IMF etkisinin bundan sonraki sürece yayılacağı kaydediliyor. Önümüzdeki süreçte muhtemelen İMKB'nin daha çok yurtdışı borsalardaki hareketlere duyarlı hale geldiğini göreceğiz. Uzmanlara göre, endekste 53 bin seviyeleri önemli. Bir direnç piyasanın son günlerde oluşan satış baskısından kurtulabilmesi için bu bölge aşılmalı. 53 bin bölgesinin aşılması halinde, teknik olarak 56 bin seviyesine doğru yeni bir hareketlenmenin başlayacağı öngörülüyor. Teknik açıdan göstergelerin olumluya dönmeye başlamış olması, önümüzdeki günler için olumlu sinyaller veriyor ve 53 bin puan seviyesinin yukarı doğru kırılması ihtimalinin arttığını gösteriyor. Bu bölgenin gücünü yurtdışı piyasalardaki hareketlerin belirleyeceğini söylemek mümkün.

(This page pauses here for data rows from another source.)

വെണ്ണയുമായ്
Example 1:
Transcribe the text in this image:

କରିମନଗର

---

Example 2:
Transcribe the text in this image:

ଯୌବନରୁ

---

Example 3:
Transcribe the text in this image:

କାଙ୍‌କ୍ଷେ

53 bin bölgesinin aşılamaması durumunda, kısa vadeli destek olarak 52.500 ve 52.100 sevyeleri öne çıkıyor. Önümüzde FED ve TCMB faiz toplantıları var. Toplantılardan çıkacak faiz kararlarının da piyasalarda etkili olması beklenibilir. Dünya borsalarında bir bozulma olmazsa, son günlerde gördüğümüz sıkışmanın yukarı yönde kırılabileceği genel kanı olarak öne çıkıyor.*****

DÖVİZ
Doların satış fiyatı geçtiğimiz hafta yüzde 0,97 düşerken, avronun satış fiyatı yüzde 0,33 oranında arttı. Doların cuma günü kapanıştaki satış fiyatı 1,5280 liraya inerken, avronun satış fiyatı 2,1010 liraya çıktı.

Yurtiçi döviz piyasasında avro/dolar paritesine bağlı olarak bir miktar düşüş hareketi yaşandı. Uluslararası piyasalarda avro/dolar paritesinde dolar lehine trendin devam ettiğini belirten uzmanlar, mevcut hareketin düzeltme olarak nitelenebileceğini ifade ediyorlar.

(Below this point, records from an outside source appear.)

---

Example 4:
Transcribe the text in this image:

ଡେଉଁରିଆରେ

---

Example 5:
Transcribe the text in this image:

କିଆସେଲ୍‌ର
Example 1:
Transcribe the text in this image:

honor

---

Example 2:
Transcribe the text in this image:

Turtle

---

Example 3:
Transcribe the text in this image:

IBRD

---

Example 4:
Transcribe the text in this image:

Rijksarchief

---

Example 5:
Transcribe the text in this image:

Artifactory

Bankacılar, yurtiçi döviz piyasasında ticari müşterilerin ve büyük firmaların döviz alıcı tarafta olduğunun söylenebileceğini kaydediyor. Uzun zamandır görülen en düşük seviyelere gelindiğine işaret ediliyor. Avro/dolar paritesinin yukarı gitmesi ile birlikte dolar/TL kuru gevşemiş oldu. Bu da firmaların döviz alımları için fırsat yarattı. Genel anlamda firmaları alıcı olarak söyleyebiliriz. Satıcı tarafında da daha çok yabancılar görülüyor. Yani, piyasa dengeli olarak gidiyor.

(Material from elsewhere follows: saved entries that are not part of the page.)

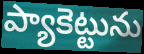
ప్యాకెట్టును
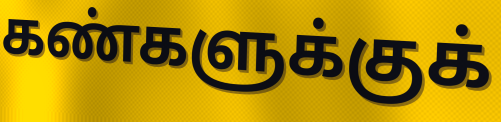
கண்களுக்குக்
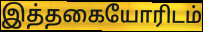
இத்தகையோரிடம்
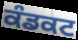
ਕੰਡਕਟ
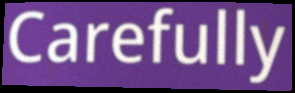
Carefully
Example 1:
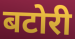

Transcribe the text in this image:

बटोरी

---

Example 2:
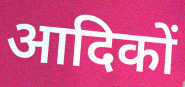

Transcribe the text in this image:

आदिकों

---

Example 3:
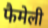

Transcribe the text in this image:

फैमेली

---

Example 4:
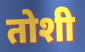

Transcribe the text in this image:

तोशी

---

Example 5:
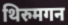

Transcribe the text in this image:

थिरुमगन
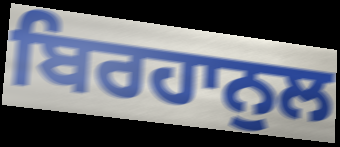
ਬਿਰਹਾਨੁਲ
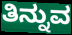
ತಿನ್ನುವ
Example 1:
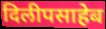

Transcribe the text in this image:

दिलीपसाहेब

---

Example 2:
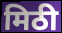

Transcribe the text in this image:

मिठी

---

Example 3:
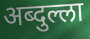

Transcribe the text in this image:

अब्दुल्ला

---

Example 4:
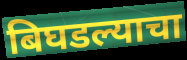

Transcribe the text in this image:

बिघडल्याचा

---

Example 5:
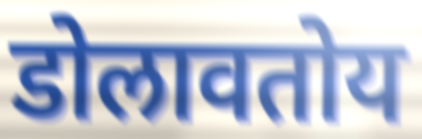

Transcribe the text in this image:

डोलावतोय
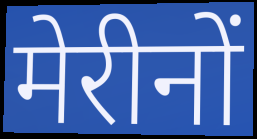
मेरीनों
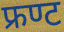
फ्रण्ट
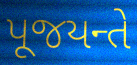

Avro/dolar paritesi tarafına bakıldığında, analistlere göre, Yunanistan ve diğer ülkelerin sorunlarının kanıksanmasından söz edebiliriz. Sorunların kanıksanması nedeniyle, avroyu daha fazla aşağı ittiremeyen piyasanın avroda kısa pozisyonlarını kapattığını ve bu hareketin etkilerini görüyoruz. Ancak, bu hareket ana trendde bir değişiklik olarak değerlendirilmiyor. Ana trendin dolar lehine olduğu düşünülüyor. Bu arada sağlıklı denilebilecek bir düzeltme yaşandığı söylemek mümkün.

Altına baktığımızda ise, haftalık bazda 24 ayar külçe altının gram satış fiyatı yüzde 3,20, Cumhuriyet Altının gram satış fiyatı yüzde 3,18 düştü.

Önceki hafta sonu 56,30 lira olan 24 ayar külçe altının gram satış fiyatı 54,50 liraya, 377,00 lira olan Cumhuriyet Altınının satış fiyatı 365,00 liraya indi.*****

TAHVİL BONO
İMKB Tahvil ve Bono Piyasasında, ağırlıklı ortalamalara göre çeşitli vadelerdeki bono ve tahvillerin haftalık net getirileri yüzde 0,12 ile yüzde 0,16 arasında gerçekleşti. Tahvil ve Bono Piyasası'nda gösterge tahvilin bileşik faizi yüzde 9.18'den haftayı kapattı. Bu tahvilin basit getirisi yüzde 9,47 oldu.

Önde gelen ve değerlendirmeye alınan 10 kamu ve özel bankanın faiz oranlarına bakıldığında, mevduat faizinin haftalık net getirisi, bir aylık mevduatta yüzde 0,14'ü buldu. Önceki hafta sonunda ortalama faizleri yüzde 6,6 dolayında olan haftalık reponun net getirisi yüzde 0,11 oldu.

Tahvil ve Bono Piyasası Hazine'nin başarılı geçen Eurobond ihalesinden olumlu yönde etkilendi.

Ancak, yüzde 9.15 bileşik seviyesinin altına hareket yaşanmadı. Şu an için piyasanın 9.15 altına gitmesi beklenmiyor.

Yukarıda ilk etapta yüzde 9.30 seviyesi destek konumunda bulunuyor. Gösterge faizin yüzde 9.30 ile yüzde 9.10 dar bandında hareket etmeye devam edeceği düşünülüyor.